US - Beef demand from both domestic and export interests has been on the upswing since late last year and cattle feeders have not been shy about exploiting the situation, reports Steiner Consulting Group, DLR Division, Inc.

Feedlot marketing rates, as defined by monthly feedlot marketing volumes relative to feedlot inventories on hand longer than 90 days moved above the five year average last November. The accelerated marketing pace has remained intact ever since, leading to bigger drawdowns in market-ready slaughter cattle inventories (see following graph).

Feedlot inventories of cattle on feed over 120 days (in feedlots with 1000+head capacities sampled by USDA-National Agriculture Statistics Service (NASS) on 1 April were at the lowest levels in ten years.

Actual daily slaughter data for steers and heifers during the first two-thirds of April, which is a good indicator of feedlot marketings during a month was up 2 per cent from last year.

A preliminary bead on April placements using weekly feeder cattle auction data from USDA-Agriculture Marketing Service suggests a 2 per cent gain from last year, although total feeder cattle receipts (including direct and video/internet markets) points higher by maybe as much as 10 per cent.

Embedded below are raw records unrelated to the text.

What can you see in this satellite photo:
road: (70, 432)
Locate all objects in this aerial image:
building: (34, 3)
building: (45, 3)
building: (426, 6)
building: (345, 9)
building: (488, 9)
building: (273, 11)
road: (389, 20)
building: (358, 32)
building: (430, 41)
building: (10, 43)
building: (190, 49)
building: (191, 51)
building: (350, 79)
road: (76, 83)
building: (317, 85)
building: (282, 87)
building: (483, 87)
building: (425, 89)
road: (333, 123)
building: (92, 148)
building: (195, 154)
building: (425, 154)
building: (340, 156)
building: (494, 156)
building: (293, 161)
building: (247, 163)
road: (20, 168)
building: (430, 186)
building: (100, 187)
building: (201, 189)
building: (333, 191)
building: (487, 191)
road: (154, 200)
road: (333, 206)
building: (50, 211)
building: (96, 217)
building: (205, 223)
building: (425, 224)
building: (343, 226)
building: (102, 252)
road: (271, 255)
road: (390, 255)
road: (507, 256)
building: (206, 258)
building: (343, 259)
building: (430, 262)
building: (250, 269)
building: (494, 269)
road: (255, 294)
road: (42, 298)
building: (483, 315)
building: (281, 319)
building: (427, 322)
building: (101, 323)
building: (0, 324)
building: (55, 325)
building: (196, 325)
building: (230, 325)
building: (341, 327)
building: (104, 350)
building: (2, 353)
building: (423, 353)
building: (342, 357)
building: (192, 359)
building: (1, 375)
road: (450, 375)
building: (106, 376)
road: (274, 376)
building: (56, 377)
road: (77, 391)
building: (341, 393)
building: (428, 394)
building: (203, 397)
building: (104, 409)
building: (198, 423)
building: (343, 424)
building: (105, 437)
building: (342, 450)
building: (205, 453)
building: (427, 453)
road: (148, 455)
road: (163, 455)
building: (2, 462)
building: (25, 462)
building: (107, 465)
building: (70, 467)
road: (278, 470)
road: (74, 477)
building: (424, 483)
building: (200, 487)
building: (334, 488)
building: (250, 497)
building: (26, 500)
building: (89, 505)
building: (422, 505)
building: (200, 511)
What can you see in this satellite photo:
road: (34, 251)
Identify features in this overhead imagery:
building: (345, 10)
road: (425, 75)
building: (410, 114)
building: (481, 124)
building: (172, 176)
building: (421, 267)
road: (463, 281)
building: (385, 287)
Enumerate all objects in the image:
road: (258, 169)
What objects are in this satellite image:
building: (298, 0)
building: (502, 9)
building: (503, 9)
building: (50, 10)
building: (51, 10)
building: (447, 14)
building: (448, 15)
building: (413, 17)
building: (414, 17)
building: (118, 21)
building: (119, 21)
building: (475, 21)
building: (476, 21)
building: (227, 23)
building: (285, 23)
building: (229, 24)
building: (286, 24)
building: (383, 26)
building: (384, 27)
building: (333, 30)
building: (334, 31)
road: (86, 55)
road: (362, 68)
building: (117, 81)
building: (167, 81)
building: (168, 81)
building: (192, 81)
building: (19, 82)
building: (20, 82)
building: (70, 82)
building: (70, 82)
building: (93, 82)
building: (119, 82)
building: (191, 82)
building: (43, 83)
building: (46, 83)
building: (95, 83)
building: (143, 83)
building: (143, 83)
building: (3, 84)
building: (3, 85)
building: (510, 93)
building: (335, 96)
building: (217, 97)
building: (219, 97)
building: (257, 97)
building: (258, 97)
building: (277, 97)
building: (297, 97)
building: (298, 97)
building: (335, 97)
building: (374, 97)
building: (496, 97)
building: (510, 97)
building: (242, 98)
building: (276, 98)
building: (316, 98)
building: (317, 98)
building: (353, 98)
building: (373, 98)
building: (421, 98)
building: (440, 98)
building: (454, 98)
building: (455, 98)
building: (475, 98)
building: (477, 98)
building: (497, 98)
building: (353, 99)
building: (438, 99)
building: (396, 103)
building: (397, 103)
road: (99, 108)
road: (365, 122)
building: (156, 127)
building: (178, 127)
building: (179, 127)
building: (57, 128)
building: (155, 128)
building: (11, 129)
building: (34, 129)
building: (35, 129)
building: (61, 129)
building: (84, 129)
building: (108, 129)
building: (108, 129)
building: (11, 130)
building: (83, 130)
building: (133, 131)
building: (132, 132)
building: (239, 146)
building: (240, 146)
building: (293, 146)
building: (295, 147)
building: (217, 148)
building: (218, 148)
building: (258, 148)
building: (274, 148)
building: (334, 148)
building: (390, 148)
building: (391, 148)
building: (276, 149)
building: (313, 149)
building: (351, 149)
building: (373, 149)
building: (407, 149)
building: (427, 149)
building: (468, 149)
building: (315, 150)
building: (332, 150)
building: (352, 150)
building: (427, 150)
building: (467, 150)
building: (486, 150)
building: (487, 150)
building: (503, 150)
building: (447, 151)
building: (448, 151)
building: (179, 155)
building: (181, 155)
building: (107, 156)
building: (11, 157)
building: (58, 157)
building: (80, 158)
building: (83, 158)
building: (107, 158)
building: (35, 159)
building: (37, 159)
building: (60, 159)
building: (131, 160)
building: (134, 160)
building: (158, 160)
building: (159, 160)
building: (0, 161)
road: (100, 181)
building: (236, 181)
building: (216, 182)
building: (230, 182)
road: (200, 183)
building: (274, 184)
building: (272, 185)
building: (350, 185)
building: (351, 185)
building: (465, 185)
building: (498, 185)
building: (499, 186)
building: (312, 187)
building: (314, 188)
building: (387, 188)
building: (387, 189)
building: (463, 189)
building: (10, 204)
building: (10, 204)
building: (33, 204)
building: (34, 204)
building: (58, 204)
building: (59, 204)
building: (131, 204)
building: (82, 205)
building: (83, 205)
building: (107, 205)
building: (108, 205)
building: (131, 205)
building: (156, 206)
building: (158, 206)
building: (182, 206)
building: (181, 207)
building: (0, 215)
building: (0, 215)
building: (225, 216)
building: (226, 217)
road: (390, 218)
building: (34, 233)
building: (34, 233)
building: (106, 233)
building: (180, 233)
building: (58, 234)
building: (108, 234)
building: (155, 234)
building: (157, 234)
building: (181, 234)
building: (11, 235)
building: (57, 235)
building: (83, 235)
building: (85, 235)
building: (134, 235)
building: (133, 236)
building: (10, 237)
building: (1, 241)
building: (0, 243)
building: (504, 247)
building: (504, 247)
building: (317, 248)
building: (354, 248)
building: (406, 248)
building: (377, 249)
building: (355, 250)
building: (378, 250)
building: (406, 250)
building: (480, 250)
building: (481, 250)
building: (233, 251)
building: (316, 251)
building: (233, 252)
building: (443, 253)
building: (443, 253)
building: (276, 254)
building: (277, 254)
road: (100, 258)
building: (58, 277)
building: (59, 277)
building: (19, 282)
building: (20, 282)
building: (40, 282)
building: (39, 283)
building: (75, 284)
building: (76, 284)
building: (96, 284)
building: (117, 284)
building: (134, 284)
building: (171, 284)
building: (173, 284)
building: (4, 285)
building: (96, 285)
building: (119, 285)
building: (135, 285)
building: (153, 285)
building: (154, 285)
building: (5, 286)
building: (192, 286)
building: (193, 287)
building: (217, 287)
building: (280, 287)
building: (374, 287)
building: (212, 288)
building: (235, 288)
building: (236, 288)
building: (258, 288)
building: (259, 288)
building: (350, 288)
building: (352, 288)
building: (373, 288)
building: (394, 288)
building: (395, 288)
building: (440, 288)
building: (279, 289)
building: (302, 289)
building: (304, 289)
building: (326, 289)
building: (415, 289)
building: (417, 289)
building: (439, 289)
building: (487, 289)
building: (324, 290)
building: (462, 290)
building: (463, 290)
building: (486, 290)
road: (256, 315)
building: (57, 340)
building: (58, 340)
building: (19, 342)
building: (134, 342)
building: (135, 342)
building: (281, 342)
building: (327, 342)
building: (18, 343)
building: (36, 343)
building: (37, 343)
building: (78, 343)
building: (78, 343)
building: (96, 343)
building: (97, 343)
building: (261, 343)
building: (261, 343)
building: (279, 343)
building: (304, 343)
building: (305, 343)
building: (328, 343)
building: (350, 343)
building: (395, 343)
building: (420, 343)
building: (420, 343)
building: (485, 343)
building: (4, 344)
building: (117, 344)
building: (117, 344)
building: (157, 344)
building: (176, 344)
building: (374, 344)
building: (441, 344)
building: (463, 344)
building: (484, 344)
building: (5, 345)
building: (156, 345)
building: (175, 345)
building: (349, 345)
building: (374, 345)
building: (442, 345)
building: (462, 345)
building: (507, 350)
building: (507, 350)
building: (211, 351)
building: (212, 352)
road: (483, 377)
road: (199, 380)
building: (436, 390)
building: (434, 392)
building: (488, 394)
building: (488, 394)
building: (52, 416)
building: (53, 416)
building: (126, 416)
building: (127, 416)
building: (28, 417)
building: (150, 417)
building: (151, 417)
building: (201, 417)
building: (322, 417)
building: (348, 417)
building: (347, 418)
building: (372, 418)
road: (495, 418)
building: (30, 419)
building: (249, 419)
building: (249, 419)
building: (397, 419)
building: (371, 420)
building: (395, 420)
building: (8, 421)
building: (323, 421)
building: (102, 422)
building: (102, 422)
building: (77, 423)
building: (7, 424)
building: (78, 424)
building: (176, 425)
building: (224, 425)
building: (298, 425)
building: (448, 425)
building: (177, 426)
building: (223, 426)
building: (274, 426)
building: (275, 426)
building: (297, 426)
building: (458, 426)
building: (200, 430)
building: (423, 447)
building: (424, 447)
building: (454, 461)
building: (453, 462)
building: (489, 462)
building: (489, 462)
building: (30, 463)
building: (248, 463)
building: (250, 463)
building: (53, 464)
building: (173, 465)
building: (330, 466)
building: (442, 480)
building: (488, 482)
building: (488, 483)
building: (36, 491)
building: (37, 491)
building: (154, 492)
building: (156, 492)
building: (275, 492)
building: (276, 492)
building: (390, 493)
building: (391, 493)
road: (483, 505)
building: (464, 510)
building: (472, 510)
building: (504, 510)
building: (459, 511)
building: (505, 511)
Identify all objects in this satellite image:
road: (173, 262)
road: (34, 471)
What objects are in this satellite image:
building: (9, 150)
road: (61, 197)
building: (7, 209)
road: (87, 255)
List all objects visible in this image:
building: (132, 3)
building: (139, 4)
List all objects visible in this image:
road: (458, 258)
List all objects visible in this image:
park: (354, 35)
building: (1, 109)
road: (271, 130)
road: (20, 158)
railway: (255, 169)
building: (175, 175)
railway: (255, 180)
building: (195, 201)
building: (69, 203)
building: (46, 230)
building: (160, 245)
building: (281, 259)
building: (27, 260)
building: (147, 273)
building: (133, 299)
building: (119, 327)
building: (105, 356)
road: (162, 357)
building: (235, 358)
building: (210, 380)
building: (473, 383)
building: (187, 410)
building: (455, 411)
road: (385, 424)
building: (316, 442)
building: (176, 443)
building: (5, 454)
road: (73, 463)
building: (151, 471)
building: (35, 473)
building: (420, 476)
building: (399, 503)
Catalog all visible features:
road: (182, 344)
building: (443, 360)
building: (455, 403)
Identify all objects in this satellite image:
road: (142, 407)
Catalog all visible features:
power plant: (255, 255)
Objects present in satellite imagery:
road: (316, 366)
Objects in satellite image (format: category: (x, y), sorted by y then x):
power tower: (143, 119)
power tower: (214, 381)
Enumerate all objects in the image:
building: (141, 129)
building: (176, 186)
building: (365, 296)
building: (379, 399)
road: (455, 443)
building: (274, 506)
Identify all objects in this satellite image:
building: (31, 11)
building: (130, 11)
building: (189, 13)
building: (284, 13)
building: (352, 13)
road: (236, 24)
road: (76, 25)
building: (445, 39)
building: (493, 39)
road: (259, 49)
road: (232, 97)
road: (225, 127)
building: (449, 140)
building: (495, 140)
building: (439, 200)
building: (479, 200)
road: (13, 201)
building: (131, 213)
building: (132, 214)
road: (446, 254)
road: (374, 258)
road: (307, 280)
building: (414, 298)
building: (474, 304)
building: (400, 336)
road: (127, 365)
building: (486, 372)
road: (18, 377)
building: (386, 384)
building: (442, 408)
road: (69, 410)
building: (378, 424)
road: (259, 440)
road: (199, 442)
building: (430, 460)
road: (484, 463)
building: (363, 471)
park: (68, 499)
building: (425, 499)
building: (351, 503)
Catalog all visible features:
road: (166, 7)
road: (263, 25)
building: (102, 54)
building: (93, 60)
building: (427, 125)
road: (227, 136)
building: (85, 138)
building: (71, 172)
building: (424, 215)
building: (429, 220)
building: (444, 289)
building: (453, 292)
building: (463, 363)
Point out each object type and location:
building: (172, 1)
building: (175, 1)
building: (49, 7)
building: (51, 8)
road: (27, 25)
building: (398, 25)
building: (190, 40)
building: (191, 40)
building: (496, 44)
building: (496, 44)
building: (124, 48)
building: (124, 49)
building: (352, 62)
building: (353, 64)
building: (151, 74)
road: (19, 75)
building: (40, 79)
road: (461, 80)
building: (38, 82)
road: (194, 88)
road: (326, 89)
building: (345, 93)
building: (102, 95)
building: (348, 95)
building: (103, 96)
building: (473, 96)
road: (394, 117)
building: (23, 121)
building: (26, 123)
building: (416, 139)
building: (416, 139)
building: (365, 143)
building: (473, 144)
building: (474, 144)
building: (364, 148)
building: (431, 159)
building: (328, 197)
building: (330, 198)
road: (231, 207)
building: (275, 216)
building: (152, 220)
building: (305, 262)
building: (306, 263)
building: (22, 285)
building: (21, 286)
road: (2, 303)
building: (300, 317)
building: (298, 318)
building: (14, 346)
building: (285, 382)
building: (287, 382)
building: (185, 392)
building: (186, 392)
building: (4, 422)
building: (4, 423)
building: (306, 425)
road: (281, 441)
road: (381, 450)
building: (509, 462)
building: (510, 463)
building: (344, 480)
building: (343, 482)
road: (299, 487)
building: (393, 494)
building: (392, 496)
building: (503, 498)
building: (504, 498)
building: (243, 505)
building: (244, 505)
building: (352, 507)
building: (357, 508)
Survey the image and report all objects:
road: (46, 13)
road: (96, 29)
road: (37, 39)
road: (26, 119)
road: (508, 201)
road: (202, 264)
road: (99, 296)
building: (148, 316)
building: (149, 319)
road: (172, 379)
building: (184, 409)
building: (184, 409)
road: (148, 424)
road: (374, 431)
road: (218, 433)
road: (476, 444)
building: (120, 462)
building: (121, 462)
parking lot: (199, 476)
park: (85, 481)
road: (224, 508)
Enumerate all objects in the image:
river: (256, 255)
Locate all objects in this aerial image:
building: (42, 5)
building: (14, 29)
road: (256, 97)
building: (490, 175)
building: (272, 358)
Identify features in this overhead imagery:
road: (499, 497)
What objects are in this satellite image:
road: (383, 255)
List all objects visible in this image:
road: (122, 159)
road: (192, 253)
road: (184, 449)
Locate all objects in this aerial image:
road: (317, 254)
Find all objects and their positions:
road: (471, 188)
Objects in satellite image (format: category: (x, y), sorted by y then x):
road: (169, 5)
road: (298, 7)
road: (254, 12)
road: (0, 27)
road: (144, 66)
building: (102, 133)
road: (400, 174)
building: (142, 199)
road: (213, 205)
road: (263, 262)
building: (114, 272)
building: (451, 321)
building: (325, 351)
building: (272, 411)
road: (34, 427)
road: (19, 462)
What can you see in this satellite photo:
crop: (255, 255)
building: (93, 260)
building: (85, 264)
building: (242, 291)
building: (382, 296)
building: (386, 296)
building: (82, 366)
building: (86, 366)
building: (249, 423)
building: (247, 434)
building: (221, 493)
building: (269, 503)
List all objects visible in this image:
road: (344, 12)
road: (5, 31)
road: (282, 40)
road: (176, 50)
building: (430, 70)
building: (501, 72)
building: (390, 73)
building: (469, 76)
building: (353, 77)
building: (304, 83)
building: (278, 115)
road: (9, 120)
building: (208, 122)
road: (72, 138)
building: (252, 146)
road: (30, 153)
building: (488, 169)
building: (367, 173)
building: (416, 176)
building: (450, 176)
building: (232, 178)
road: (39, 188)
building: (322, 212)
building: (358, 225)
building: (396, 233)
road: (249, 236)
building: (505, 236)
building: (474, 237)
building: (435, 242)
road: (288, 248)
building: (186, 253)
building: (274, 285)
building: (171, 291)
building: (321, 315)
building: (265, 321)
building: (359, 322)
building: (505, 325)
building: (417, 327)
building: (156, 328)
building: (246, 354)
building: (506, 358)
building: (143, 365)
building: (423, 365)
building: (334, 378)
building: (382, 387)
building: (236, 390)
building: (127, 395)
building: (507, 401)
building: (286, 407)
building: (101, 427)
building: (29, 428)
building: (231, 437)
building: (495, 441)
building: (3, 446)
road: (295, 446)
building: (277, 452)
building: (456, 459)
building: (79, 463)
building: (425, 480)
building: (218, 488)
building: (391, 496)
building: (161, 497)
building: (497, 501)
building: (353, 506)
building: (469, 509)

An adjustment also needs to be made for one less work day this April than in April 2016. Combining these numbers with an allowance for normal other disappearance from feedlots during April gives a projected 1 May feedlot inventory close to unchanged from a year earlier.

This exercise translates into April feedlot marketing rates that are as impressive as prior months. In March, feedlot marketings as a per cent of cattle on feed longer than 120 days was 55 per cent. 

The prior high during the last ten years was in 2011 at 49 per cent. The prospective marketing rate for April would be 52 per cent.

The prior peak marketing rate during the past ten years was 49 per cent in 2014. Under this scenario, inventories of cattle on feed over 120 days declines by 1 per cent from the prior month and is down 11 per cent from a year earlier.

Feedlot inventories on feed longer than 90 days would be down 4 per cent from a year earlier but up 170,000 head from a month earlier. Over the course of 2007-2016, 90 day feedlot inventories averaged a 45,000 head decline during April.

The 1 May 90-day cattle inventory change from a year ago of 4 per cent compares with a 6 per cent decline on 1 April.

The trend that could possibly be starting to surface in 90 day feedlot inventories would flow through to similar developments for 120 day feedlot inventories (i.e. slaughter-ready cattle) by late spring and summer.

This is a normal seasonal trend for the feedlot industry. The discount between the spot choice cattle price and live cattle futures values should work to encourage beef demand to accommodate the increasing supply of cattle.